29Der Begriff „Medizinprodukt“ bezeichnet demgegenüber sinngemäß einen Gegenstand oder einen Stoff, der zu medizinisch therapeutischen oder diagnostischen Zwecken verwendet wird, wobei die bestimmungsgemäße Hauptwirkung im Unterschied zu Arzneimitteln primär nicht pharmakologisch, metabolisch oder immunologisch, sondern meist physikalisch oder physikochemisch erfolgt. Konkret definiert wird das Medizinprodukt in § 3 Nr. 1 des Medizinproduktegesetzes (MPG). Gemäß § 6 Abs. 1 MPG dürfen Medizinprodukte mit Ausnahme bestimmter Untergruppen, für die weitere Voraussetzungen gelten, in Deutschland nur in den Verkehr gebracht werden, wenn sie mit einer CE-Kennzeichnung versehen sind. Mit einer CE-Kennzeichnung dürfen Medizinprodukte nur versehen werden, wenn die grundlegenden Anforderungen nach § 7 MPG, die unter Berücksichtigung ihrer Zweckbestimmung anwendbar sind, erfüllt sind und ein für das jeweilige Medizinprodukt vorgeschriebenes Konformitätsbewertungsverfahren nach Maßgabe der Rechtsverordnung laut § 37 Abs. 1 MPG durchgeführt worden ist, § 6 Abs. 2 MPG. Handelt es sich bei dem Medizinprodukt um ein solches der Klasse I, die die Gruppe der risikolosesten Produkte umfasst und daher die geringsten Anforderungen im Bereich der 3 Klassen vorsieht, muss der Hersteller gemäß § 7 Abs. 4 der Medizinprodukte-Verordnung in eigener Verantwortung das in Anhang VII der Richtlinie 93/42/EWG beschriebene Konformitätsbewertungsverfahren durchführen, für jedes Produkt eine technische Dokumentation mitsamt Risikomanagementakte erstellen, diese zur Überprüfung durch die Behörden bereit halten und die zuständigen Behörden unverzüglich über näher definierte Vorkommnisse unterrichten, sobald er selbst davon Kenntnis erlangt hat. Handelt es sich um Produkte der Klasse I, die steril in den Verkehr gebracht werden – wie es bei den streitgegenständlichen Produkten unstreitig der Fall ist -, ist nach Nummer 5 des Anhangs VII hinsichtlich der Herstellungsschritte im Zusammenhang mit der Sterilisation und der Aufrechterhaltung der Sterilität auch ein Verfahren nach den Anhängen II, IV, V oder VI der Richtlinie 93/42/EWG anzuwenden. Zudem ist immer gemäß § 19 MPG die Eignung des Medizinproduktes für den vorgesehenen Verwendungszweck durch eine klinische Bewertung anhand von klinischen Daten nach § 3 Nr. 25 MPG zu belegen, soweit nicht in begründeten Ausnahmefällen andere Daten ausreichend sind.

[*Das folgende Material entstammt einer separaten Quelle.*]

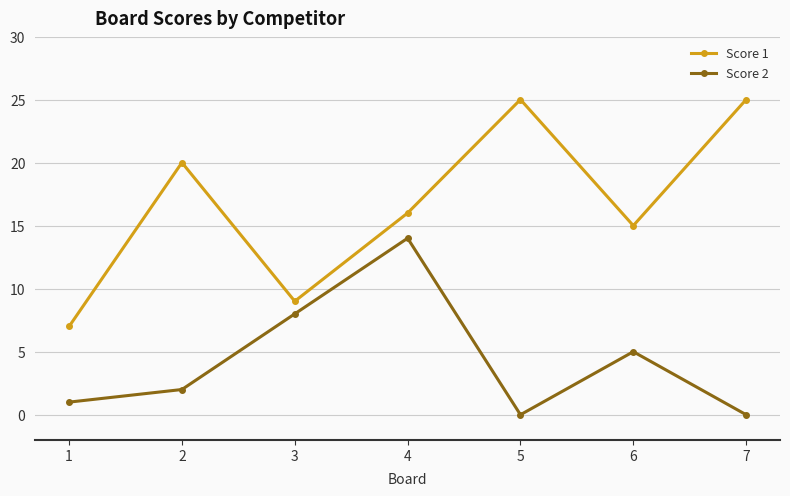

Where does the Score 1 series first go above 16?

2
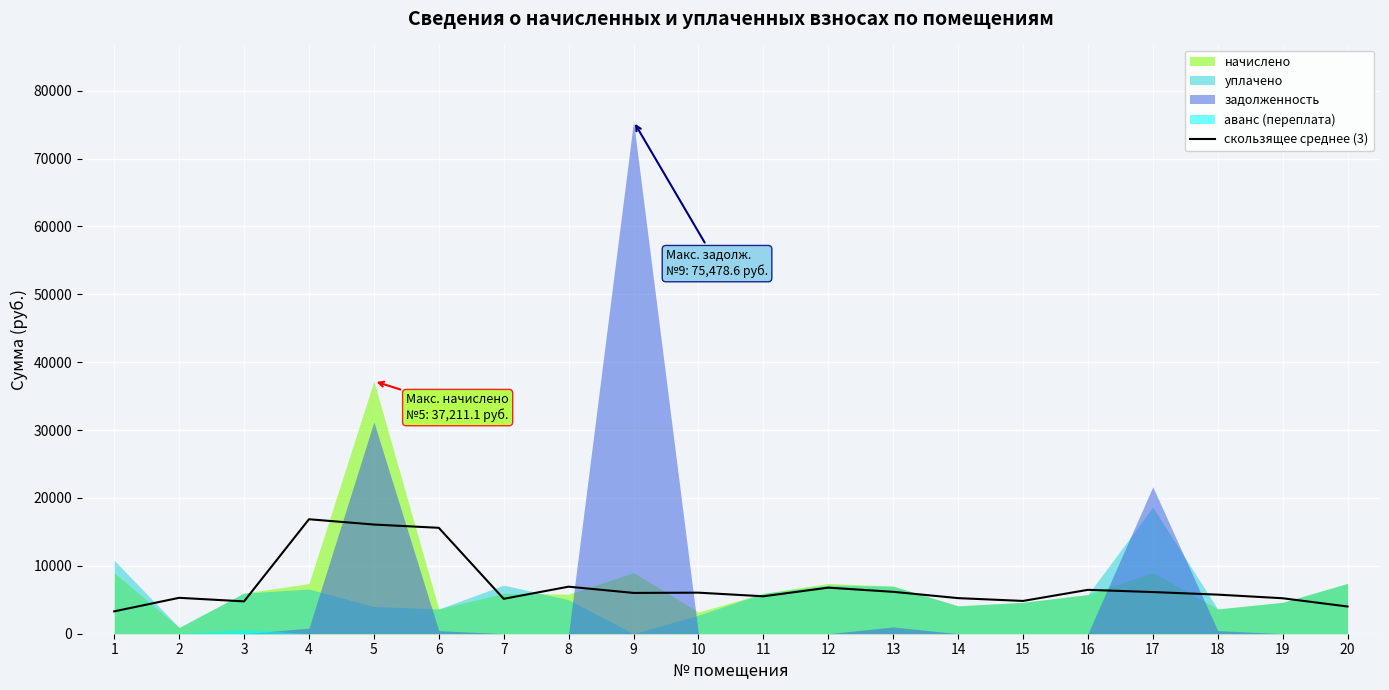

The value of скользящее среднее (3) at 20 is 4010.2. True or false?

True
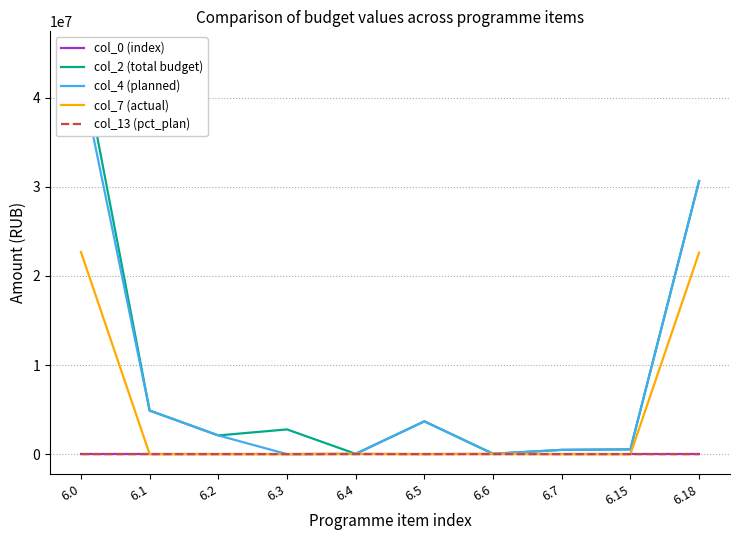

Is it true that col_4 (planned) equals 30637814.0 at 6.18?

True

30Medizinprodukte der Klasse I durchlaufen mithin zwar kein Zulassungsverfahren wie Arzneimittel. Das zu ihrer Verkehrsfähigkeit notwendige Konformitäts-bewertungsverfahren macht sie jedoch sowohl aus der Sicht der Hersteller als auch aus der Perspektive der Verbraucher zu ebenfalls besonders sensiblen Produkten, bei denen die Herkunftsgarantie der auf dem Produkt angebrachten Marke aufgrund der ebenfalls hohen Verantwortlichkeit des Herstellers eine besondere Bedeutung erlangt. Dies gilt auch und gerade für die Verpackung, auf der die CE-Kennzeichnung als Erklärung des Herstellers, dass das Produkt den geltenden Anforderungen genügt, aufgebracht ist.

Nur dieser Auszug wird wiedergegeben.